### [What is needed]
Copy out these lines of the records word for word. Start at the line containing "scientific name: Agave amica" and end after the line containing "family: Rallidae", including both.

Dataset entries
***
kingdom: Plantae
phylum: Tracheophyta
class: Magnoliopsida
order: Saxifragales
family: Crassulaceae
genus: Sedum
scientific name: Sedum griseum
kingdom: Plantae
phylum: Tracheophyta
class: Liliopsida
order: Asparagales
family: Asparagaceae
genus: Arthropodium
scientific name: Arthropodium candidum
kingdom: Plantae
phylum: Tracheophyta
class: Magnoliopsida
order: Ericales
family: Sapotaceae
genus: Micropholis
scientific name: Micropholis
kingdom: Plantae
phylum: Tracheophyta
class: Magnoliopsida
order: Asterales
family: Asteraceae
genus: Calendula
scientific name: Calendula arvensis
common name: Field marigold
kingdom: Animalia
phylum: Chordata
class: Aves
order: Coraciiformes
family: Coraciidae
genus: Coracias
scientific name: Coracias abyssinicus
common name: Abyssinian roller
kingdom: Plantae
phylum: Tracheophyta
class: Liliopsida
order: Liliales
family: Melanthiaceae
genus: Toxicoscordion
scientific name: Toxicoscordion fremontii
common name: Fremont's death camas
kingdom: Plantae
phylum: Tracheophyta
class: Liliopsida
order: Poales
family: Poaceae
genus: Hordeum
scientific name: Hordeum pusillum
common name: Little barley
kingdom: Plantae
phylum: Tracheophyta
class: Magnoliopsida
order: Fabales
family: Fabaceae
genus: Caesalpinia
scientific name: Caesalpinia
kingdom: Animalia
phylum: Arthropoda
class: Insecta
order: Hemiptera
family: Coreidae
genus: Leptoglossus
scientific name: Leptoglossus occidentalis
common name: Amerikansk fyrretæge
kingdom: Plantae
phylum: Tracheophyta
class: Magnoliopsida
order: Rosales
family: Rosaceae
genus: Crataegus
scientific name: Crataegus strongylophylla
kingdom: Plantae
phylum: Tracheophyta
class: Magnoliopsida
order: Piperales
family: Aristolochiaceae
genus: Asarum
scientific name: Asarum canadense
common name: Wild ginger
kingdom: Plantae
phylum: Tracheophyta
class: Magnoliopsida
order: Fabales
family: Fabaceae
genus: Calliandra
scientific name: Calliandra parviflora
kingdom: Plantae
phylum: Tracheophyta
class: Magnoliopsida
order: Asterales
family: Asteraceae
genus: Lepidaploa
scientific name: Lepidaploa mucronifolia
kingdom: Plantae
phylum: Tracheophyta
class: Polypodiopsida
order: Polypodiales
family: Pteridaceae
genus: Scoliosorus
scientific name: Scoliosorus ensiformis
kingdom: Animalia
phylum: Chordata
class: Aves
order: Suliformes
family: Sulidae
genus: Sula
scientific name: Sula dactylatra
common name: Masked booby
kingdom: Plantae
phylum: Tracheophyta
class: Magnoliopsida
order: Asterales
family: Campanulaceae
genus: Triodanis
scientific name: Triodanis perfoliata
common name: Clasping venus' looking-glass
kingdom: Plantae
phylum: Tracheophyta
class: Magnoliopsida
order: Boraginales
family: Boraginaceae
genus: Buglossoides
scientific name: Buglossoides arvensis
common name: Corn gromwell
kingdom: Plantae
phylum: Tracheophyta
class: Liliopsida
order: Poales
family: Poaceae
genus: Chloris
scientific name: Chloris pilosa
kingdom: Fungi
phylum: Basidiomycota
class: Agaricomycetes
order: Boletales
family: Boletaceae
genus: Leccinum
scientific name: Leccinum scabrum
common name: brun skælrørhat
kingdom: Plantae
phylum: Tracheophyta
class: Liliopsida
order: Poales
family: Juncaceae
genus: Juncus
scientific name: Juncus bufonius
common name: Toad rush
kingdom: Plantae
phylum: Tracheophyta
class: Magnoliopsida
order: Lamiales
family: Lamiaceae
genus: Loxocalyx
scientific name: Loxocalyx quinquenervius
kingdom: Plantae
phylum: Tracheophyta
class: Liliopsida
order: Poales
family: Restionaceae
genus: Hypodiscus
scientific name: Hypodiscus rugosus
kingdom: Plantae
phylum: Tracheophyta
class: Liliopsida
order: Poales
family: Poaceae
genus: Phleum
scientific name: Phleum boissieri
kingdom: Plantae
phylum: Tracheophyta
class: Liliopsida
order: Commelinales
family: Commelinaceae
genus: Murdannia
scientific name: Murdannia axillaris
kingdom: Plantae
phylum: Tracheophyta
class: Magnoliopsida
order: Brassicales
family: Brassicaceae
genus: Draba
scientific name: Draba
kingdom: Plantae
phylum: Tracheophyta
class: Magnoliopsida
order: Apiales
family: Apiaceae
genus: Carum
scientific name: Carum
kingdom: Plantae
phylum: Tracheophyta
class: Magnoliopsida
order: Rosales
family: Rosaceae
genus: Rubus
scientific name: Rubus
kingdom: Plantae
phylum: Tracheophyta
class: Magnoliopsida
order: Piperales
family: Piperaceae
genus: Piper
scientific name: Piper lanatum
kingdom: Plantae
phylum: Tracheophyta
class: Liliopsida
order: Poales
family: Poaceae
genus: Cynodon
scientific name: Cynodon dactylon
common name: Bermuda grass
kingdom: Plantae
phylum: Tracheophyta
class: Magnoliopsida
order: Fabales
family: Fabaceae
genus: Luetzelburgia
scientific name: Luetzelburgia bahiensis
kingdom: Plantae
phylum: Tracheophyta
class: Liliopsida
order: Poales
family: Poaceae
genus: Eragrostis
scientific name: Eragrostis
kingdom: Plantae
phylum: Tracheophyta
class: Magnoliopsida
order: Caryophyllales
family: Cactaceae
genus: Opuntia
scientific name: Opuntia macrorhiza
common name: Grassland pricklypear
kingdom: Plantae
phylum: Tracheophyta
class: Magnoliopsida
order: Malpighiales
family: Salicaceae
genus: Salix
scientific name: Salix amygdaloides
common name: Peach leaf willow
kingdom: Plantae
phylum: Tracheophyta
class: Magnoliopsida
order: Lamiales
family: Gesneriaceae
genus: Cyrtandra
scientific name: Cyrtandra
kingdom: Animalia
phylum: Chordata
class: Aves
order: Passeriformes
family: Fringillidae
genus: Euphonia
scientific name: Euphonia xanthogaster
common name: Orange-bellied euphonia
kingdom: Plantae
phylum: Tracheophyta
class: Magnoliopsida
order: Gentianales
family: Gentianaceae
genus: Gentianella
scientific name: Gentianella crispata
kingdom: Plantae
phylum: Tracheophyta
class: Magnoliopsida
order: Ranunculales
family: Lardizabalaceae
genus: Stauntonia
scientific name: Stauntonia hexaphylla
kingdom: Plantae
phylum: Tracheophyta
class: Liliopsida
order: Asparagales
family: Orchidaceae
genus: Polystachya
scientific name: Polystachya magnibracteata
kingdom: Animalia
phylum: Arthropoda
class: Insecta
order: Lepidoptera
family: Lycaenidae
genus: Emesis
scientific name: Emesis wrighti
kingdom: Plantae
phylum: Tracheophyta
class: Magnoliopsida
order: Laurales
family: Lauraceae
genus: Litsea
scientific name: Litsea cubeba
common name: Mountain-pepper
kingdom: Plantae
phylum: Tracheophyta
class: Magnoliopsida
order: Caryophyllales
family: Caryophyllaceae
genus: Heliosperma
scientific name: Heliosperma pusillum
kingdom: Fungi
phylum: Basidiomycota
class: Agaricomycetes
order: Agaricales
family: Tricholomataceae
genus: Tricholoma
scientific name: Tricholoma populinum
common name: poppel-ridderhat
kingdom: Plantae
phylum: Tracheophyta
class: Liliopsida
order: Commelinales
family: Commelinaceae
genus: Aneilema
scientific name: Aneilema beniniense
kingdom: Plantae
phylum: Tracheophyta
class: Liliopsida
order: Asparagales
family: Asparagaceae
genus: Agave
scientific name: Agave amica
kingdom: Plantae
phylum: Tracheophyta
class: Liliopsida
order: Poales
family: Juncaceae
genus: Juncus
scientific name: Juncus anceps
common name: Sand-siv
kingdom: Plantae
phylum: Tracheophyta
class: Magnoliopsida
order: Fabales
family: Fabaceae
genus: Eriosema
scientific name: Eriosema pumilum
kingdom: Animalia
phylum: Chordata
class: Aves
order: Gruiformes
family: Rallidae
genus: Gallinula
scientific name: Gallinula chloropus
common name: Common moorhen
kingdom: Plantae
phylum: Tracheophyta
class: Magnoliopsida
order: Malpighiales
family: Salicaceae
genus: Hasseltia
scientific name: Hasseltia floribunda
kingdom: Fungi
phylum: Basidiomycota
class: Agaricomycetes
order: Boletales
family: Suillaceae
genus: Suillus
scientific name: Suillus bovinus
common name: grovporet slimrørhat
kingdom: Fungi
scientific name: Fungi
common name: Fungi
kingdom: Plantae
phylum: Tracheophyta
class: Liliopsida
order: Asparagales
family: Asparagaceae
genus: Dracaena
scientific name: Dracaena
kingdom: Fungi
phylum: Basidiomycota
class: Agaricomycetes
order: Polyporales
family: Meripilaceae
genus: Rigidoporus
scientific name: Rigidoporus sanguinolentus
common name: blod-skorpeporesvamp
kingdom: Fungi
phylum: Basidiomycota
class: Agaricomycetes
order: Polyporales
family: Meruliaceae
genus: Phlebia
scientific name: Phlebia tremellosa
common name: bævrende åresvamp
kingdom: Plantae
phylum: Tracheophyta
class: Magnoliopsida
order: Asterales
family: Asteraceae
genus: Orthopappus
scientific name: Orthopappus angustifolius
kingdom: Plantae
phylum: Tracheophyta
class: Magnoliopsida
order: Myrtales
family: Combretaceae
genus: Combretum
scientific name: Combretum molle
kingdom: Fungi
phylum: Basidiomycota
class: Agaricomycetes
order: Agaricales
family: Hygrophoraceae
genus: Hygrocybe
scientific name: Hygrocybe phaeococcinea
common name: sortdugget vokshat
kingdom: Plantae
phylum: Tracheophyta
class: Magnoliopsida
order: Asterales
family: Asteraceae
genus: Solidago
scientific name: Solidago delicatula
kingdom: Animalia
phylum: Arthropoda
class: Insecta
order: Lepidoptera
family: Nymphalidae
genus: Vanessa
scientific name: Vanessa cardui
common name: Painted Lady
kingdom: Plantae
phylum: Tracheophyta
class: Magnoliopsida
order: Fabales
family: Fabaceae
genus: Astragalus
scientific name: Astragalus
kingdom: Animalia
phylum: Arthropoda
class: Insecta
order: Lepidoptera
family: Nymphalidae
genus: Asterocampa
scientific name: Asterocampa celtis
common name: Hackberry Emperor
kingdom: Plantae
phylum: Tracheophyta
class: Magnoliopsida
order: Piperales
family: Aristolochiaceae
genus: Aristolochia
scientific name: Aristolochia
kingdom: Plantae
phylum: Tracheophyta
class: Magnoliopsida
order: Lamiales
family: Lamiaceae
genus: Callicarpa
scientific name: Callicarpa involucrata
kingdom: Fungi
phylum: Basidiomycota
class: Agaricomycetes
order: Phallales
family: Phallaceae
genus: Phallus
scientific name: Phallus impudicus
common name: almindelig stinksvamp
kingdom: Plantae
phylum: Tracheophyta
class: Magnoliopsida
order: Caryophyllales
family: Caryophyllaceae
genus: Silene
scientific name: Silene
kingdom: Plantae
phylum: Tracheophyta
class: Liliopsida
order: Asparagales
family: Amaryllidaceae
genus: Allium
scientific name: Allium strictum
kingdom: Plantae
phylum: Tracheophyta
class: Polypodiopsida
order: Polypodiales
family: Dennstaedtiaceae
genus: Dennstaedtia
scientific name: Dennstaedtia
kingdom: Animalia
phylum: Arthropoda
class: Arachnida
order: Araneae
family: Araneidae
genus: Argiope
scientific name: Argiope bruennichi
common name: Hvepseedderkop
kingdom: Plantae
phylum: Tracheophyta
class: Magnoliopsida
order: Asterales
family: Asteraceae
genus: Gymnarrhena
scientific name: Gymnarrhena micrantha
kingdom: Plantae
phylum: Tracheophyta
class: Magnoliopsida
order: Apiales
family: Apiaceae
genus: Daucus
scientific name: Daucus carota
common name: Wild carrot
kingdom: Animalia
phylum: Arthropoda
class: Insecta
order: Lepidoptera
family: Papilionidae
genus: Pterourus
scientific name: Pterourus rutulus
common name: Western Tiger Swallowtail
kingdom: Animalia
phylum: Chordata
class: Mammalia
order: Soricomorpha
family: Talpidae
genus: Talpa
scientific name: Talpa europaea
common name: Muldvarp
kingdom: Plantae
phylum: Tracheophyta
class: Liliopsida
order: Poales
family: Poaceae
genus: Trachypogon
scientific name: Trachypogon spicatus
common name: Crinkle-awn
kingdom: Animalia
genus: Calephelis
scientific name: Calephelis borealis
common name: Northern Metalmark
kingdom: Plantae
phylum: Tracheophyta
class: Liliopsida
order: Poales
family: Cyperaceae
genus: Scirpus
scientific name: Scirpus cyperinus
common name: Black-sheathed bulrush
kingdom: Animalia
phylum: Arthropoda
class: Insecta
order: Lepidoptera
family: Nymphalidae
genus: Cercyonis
***
### [Solution]
scientific name: Agave amica
kingdom: Plantae
phylum: Tracheophyta
class: Liliopsida
order: Poales
family: Juncaceae
genus: Juncus
scientific name: Juncus anceps
common name: Sand-siv
kingdom: Plantae
phylum: Tracheophyta
class: Magnoliopsida
order: Fabales
family: Fabaceae
genus: Eriosema
scientific name: Eriosema pumilum
kingdom: Animalia
phylum: Chordata
class: Aves
order: Gruiformes
family: Rallidae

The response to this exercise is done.